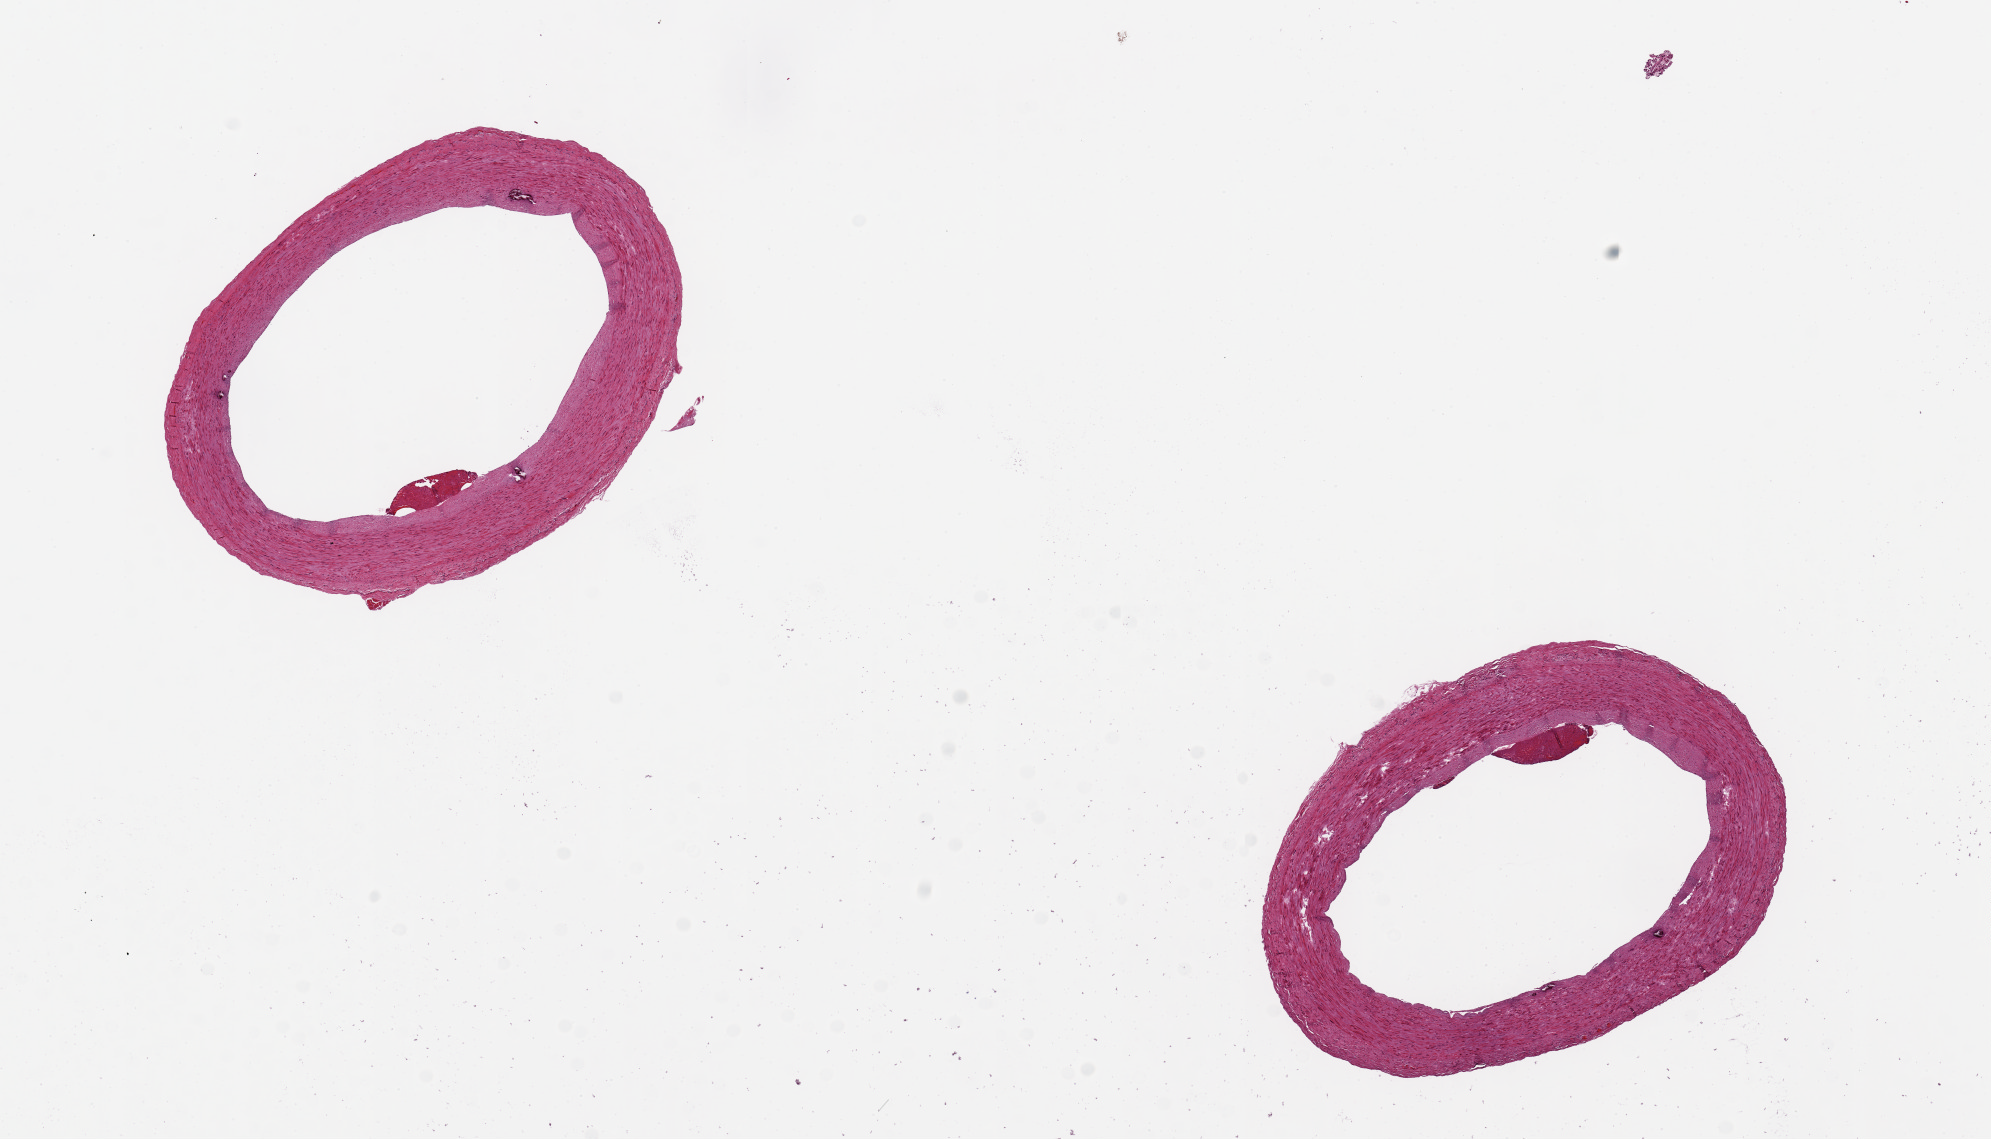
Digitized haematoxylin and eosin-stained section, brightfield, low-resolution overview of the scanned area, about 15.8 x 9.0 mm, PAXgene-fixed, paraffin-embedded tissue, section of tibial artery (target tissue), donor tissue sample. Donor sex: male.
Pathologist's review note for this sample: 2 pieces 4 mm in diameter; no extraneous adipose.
---
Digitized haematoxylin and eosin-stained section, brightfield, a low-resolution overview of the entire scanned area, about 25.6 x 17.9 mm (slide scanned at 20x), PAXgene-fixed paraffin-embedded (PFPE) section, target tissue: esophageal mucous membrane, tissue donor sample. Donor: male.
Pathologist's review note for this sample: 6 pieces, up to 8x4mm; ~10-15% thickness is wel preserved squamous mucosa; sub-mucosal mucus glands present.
==
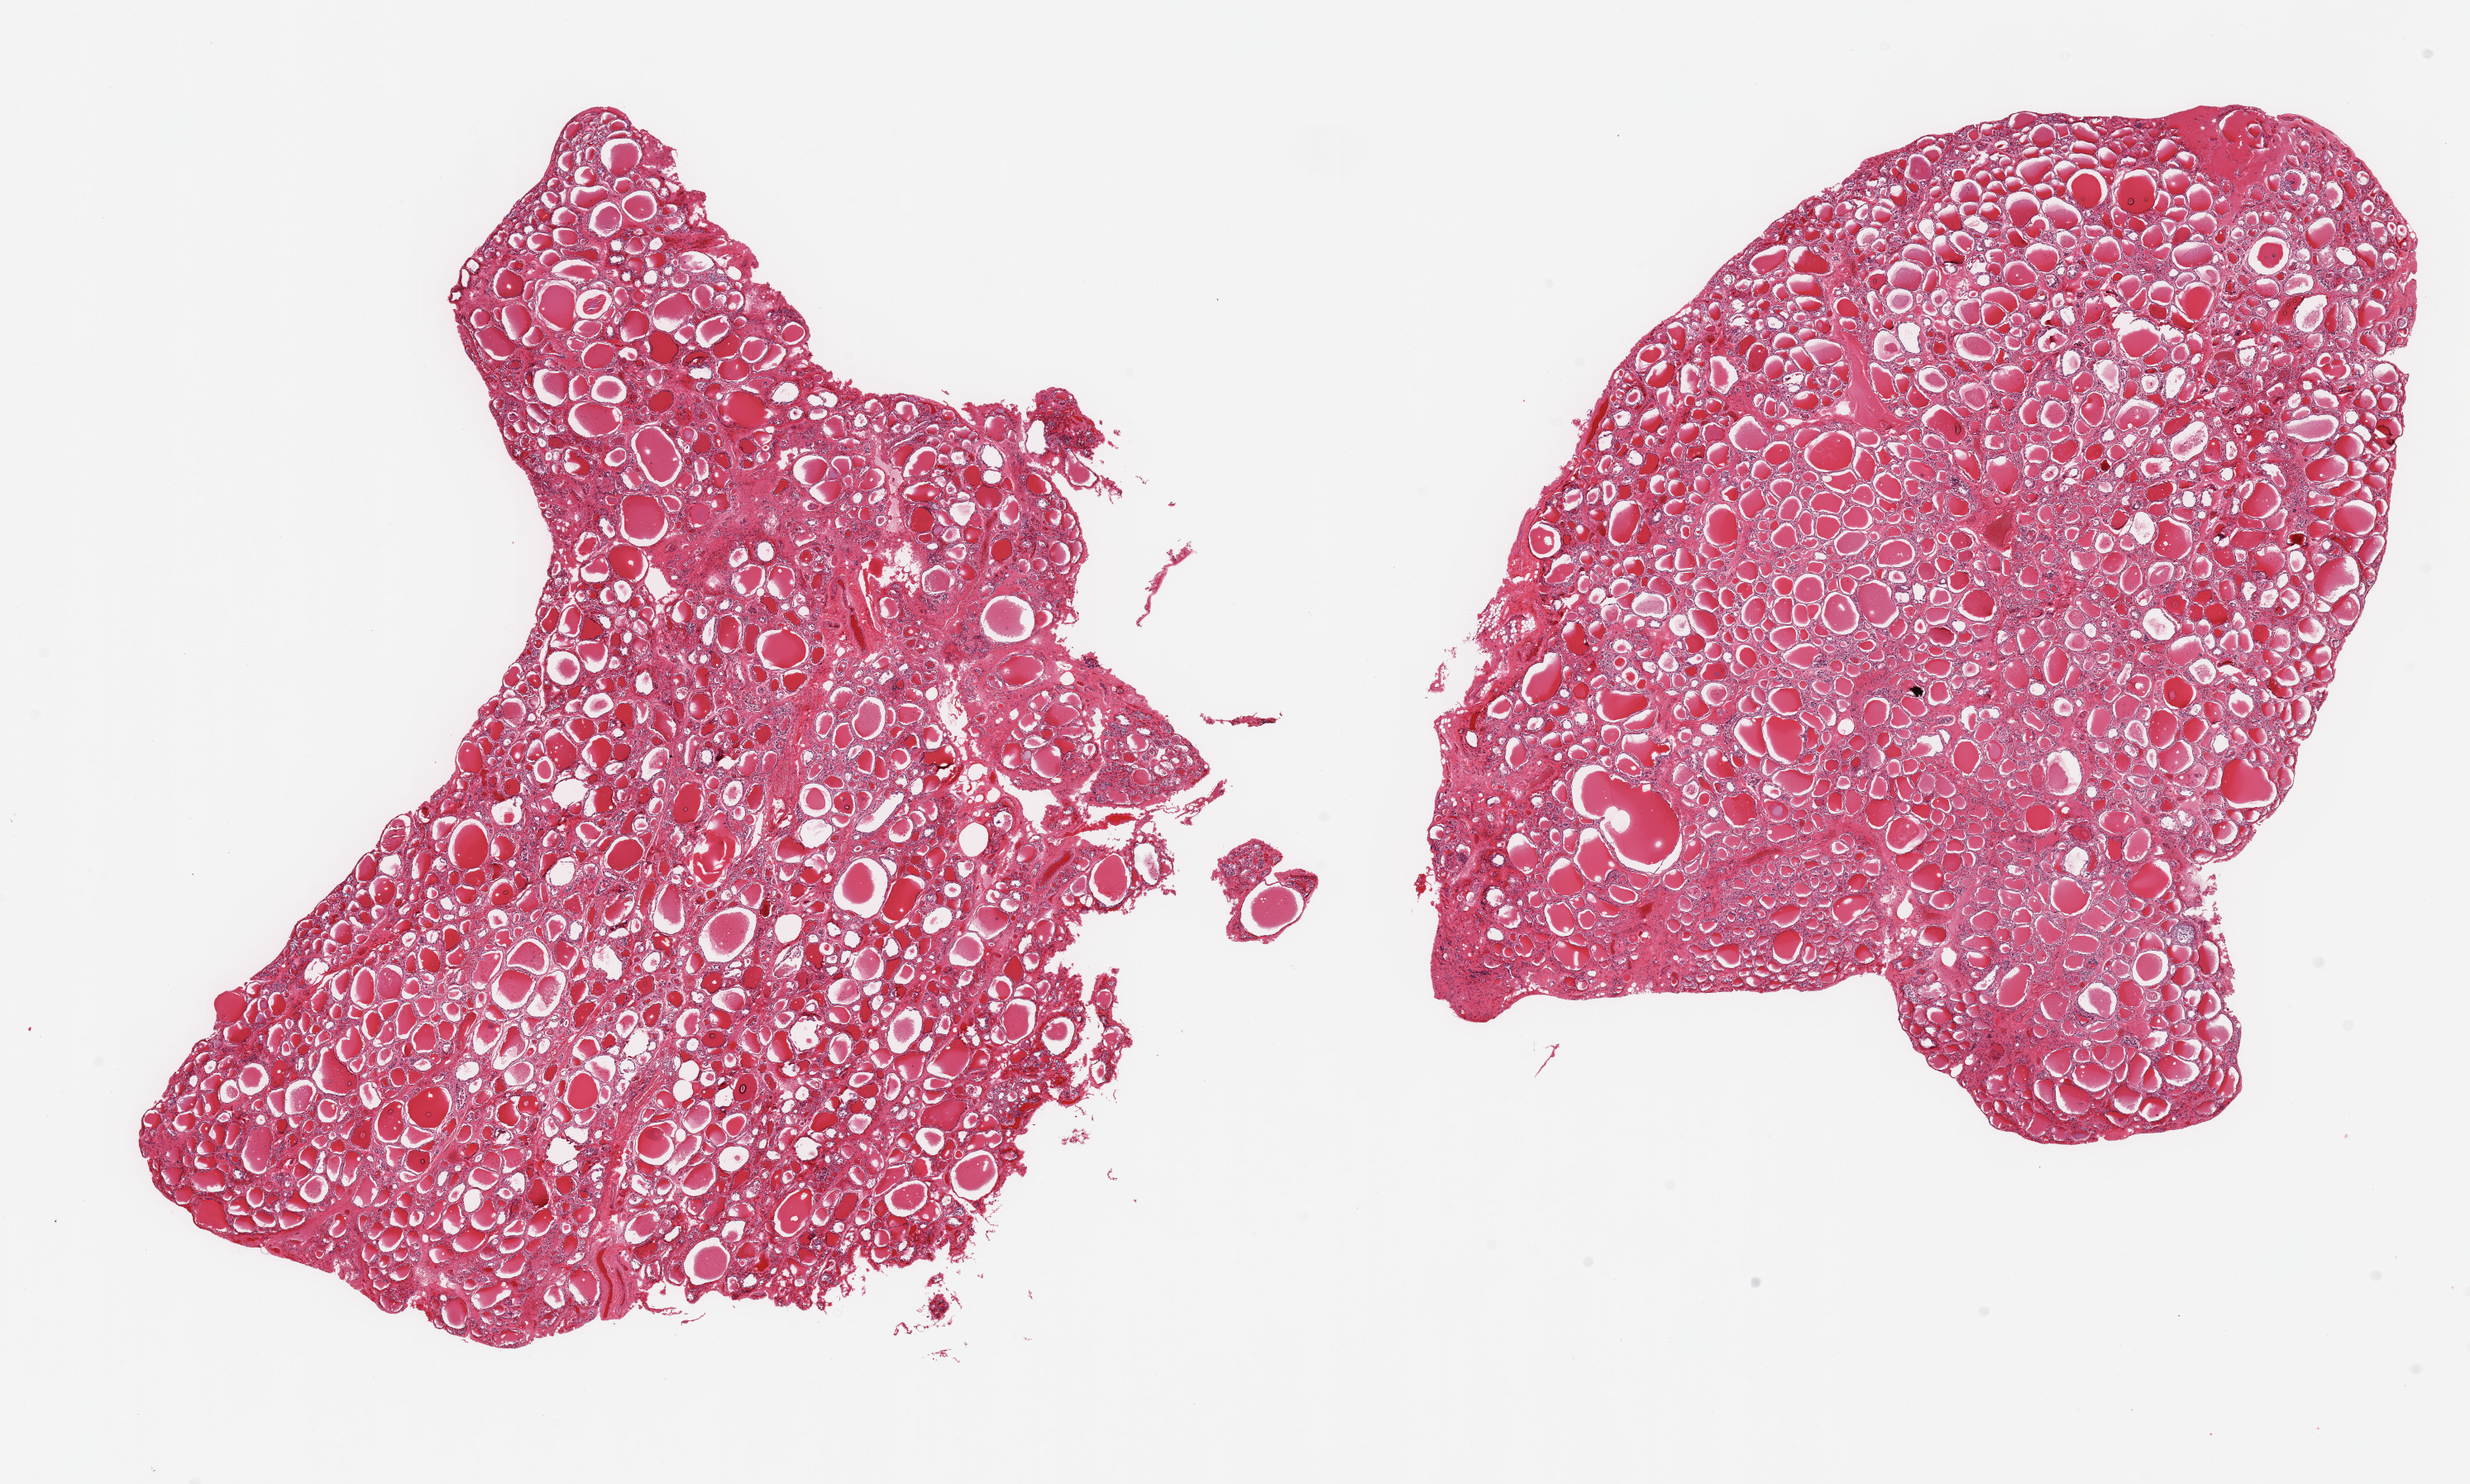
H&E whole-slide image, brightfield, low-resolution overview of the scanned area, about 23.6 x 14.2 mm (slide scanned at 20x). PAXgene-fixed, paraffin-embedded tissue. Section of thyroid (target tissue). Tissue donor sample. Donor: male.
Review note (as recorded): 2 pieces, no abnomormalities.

Exercise goal
Your answer should consist only of the count of lines in the data that contain "Pathologist".

Reply
2